- [Page]:
First off, not eating chickens doesn't make life any better for those chickens
that are eaten, and no chickens live better as a result of not eating them.
The best that can be said is less chickens live because they were never
hatched from an egg specifically to be eaten.

Those Tyson chicken farmers are not torturing chickens, not by a long shot.
They get good feed and fresh water and as much of that as they want. I don't
know what you imagine chickens do all day when they're not in a barn, but I
know what they do. All they do is eat, drink, crap, and screw, and by far most
of their time is spent eating. They don't drink much and nothing I know of
screws faster than a rooster, so that takes up almost none of their day.

And I can assure you that the lifespan of a free range chicken isn't very
long. I know this because there are no wild chickens running around where I
live, even though 1000s of acres of National Forest surround me and there are
many people that raise them at home and farmers with huge barns full of them
surrounding the National Forests here. And because I hatched and kept over 30
chickens myself last year and all of them got eaten by wild carnivores. Mostly
fox. They're sneaky as can be.

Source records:

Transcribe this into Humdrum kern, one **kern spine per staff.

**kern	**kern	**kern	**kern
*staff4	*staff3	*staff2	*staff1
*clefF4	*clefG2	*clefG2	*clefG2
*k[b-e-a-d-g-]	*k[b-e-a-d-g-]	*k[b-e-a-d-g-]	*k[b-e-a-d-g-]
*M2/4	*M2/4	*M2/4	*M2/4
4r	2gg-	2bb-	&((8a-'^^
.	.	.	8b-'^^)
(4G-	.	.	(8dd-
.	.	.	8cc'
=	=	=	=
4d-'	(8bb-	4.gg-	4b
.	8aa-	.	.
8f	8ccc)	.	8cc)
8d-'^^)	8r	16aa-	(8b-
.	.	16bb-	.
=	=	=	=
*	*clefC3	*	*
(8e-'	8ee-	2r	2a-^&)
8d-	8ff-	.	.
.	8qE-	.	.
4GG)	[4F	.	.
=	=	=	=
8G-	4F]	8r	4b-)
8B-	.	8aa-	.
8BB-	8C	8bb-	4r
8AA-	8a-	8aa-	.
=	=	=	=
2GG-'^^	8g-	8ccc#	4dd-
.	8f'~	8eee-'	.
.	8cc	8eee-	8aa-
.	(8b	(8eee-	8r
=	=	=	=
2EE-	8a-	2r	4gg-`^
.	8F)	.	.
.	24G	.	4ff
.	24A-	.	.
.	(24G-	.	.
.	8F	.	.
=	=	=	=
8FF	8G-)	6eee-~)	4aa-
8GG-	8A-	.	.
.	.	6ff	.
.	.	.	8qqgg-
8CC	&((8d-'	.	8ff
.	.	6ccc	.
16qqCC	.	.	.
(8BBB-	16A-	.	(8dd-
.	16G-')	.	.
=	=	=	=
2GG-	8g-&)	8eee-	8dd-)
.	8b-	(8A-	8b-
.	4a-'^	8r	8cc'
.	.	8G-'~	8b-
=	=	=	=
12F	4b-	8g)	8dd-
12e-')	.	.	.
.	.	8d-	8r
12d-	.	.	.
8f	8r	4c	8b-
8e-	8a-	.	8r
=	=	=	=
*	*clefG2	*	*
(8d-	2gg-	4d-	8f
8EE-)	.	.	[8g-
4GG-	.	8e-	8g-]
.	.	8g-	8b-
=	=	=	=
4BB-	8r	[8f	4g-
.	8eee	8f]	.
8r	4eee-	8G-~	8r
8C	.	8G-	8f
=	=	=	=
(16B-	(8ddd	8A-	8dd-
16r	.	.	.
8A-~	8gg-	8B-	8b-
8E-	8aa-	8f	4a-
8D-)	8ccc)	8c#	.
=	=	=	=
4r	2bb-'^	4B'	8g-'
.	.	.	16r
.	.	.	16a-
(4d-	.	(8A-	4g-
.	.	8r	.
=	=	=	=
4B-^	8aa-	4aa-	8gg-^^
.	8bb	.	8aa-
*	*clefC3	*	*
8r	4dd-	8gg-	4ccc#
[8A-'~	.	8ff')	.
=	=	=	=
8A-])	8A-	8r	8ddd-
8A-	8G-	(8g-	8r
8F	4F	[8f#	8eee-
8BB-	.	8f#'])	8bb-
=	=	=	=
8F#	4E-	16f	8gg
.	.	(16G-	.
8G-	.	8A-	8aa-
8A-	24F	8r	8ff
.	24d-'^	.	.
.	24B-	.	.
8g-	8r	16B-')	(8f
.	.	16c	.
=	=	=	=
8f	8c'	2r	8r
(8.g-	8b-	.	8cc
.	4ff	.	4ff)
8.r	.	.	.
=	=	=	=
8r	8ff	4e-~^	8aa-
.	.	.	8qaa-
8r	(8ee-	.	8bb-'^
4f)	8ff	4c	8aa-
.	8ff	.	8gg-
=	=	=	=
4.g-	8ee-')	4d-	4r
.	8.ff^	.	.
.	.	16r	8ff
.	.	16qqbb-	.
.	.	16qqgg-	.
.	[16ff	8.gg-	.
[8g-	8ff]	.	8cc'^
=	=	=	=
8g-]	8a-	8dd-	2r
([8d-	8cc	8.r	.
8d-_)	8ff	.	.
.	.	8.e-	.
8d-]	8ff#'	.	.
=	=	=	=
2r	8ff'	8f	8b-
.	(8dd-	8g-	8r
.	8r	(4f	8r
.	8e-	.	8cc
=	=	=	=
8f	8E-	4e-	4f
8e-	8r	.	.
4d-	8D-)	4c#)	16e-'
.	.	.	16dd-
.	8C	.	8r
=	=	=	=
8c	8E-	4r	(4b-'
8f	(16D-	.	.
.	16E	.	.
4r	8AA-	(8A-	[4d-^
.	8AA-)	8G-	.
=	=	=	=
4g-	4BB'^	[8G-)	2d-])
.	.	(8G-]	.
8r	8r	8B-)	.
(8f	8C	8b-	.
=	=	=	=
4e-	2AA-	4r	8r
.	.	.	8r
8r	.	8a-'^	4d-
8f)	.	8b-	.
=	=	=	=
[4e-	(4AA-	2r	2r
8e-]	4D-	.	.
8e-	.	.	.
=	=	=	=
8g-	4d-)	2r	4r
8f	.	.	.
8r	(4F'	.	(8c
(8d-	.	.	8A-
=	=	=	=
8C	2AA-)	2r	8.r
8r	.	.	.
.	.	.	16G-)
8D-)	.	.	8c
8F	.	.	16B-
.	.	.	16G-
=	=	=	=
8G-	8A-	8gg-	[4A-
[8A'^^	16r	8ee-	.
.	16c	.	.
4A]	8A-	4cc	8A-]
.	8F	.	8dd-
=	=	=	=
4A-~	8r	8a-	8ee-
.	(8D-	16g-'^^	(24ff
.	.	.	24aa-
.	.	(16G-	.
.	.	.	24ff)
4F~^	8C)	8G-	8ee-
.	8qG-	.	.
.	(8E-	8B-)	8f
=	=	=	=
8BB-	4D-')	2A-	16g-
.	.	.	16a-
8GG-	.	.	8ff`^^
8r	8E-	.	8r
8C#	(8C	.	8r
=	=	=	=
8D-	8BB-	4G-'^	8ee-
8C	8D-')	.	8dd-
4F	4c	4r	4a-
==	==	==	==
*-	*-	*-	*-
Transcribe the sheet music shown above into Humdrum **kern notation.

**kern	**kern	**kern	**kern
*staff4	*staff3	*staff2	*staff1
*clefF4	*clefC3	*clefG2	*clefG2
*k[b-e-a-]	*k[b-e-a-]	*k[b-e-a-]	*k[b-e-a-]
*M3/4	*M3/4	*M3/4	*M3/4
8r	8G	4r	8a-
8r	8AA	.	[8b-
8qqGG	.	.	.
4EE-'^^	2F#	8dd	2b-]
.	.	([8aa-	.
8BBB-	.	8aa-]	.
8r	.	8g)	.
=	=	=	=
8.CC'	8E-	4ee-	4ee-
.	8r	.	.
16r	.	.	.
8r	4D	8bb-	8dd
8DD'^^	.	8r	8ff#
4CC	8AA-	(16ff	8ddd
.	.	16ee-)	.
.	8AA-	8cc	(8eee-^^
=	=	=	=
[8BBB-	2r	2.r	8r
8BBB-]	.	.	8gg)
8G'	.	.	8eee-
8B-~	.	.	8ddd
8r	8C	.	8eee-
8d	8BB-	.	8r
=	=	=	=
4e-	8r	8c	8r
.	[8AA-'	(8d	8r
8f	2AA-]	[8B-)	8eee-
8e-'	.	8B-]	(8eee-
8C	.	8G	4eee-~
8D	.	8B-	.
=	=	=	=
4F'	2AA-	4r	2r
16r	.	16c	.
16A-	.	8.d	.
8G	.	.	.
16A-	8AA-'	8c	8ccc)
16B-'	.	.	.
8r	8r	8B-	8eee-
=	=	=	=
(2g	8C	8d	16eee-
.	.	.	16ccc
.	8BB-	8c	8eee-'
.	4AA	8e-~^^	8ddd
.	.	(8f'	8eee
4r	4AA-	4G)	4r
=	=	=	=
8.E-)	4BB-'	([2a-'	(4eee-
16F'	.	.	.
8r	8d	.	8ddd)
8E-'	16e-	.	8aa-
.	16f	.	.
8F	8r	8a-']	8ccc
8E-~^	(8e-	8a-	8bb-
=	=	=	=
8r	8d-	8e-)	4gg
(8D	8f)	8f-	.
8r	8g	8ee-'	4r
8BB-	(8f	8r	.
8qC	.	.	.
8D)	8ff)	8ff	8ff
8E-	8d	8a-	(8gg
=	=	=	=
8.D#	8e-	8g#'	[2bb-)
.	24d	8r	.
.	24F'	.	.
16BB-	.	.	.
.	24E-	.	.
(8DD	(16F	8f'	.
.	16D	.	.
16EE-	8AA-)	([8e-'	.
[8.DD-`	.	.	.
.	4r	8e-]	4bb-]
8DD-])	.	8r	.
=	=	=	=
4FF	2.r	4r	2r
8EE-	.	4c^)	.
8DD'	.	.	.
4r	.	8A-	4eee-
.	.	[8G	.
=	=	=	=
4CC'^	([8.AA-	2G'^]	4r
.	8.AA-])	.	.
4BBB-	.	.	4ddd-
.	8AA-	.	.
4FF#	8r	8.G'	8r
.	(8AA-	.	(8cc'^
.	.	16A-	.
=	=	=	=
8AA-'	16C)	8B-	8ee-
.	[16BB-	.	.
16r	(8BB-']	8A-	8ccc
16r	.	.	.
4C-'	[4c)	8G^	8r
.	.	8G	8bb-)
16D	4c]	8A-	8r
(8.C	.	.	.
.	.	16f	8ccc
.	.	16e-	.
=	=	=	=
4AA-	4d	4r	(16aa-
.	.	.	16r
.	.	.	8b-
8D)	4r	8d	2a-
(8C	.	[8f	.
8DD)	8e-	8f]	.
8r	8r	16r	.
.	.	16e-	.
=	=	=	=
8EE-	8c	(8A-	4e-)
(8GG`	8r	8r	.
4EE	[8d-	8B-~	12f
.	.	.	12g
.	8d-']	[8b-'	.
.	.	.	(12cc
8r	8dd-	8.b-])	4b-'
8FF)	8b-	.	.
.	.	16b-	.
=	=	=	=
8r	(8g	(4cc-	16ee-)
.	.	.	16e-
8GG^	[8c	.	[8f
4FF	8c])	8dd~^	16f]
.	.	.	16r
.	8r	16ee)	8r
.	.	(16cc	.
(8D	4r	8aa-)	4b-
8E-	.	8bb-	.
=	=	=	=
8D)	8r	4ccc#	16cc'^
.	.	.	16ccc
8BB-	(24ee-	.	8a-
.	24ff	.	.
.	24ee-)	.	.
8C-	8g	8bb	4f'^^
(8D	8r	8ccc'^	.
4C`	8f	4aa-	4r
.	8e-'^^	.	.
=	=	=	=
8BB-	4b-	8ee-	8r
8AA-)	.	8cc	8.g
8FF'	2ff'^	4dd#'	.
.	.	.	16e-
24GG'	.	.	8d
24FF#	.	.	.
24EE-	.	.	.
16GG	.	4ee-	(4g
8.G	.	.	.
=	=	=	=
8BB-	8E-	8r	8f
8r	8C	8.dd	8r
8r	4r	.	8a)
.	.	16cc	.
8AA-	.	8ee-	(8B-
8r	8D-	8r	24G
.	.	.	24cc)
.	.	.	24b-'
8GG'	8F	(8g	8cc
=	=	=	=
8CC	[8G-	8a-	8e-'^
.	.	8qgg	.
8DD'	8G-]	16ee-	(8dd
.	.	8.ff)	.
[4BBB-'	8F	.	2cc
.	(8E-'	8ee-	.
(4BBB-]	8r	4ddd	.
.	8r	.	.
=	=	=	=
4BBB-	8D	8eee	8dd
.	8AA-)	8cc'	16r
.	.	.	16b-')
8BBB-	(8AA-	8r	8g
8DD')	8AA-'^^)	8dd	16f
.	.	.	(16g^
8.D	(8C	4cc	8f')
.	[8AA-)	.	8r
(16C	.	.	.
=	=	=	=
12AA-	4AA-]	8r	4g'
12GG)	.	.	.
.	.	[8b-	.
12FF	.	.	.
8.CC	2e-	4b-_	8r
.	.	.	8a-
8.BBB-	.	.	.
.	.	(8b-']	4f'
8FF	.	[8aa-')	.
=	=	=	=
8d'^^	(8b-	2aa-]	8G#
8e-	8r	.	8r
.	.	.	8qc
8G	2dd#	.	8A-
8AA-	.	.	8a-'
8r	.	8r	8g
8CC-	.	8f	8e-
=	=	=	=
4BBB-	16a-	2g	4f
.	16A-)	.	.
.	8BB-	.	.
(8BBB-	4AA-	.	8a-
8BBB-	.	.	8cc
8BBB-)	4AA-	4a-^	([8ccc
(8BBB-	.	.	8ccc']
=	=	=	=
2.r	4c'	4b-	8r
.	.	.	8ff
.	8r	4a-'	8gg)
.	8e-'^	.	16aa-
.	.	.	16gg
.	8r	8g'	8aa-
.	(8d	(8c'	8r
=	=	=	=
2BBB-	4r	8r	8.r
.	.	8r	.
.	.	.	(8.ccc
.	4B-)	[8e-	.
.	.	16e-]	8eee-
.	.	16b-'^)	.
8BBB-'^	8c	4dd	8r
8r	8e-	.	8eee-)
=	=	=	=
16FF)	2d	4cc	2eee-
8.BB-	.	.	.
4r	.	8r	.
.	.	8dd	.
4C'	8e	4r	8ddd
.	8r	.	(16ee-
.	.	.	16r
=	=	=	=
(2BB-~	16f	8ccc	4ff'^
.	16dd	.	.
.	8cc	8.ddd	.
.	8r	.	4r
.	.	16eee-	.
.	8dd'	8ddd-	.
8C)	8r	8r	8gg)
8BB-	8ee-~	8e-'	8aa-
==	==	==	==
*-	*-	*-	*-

- [Objectives]:
• a. Using the post on raising chickens, explain in one to three sentences why the writer claims that "the lifespan of a free range chicken isn't very long."
• b. Continue the post on raising chickens, picking up directly after its final sentence.
The source records are distinct material and are not part of the post on raising chickens.

- [Responses by task]:
• a. The writer notes that no wild chickens live in the area, even though thousands of acres of National Forest surround it and many people and farmers nearby raise chickens. The writer also hatched and kept more than 30 chickens the previous year, and wild carnivores, mostly foxes, ate every one of them.

• b.
I don't have a problem with those who don't eat meat, but if we're going to
talk in terms of morals let's not kid ourselves or others by thinking that
eating only veggies isn't taking "life". It is, and I just cannot kid myself
into thinking that killing a tomato is less or more of an affront to God than
killing a chicken.

There's really very little difference between raising tomatoes from seed and
raising chickens from eggs. Both of those are living things and you have to
kill them to eat them.

And I won't try to kid myself into believing that I'd not eat a chicken raised
by those Tyson farmers if I were starving. I would, and fast too. And so would
most everyone who feels a sense of moral superiority to those who eat chickens
when they're not starving.

I'll probably piss some people off with this, but here it goes anyway...
Chickens, and really pretty much every animal we raise to eat, are all fairly
well packaged for eating. From cows to pigs to chickens and even fish of all
sizes, they all are dressed out pretty much the same and it's a pretty simple
and fast process to get them kitchen ready, and they taste good, and they make
you feel good (as opposed to modern junk foods).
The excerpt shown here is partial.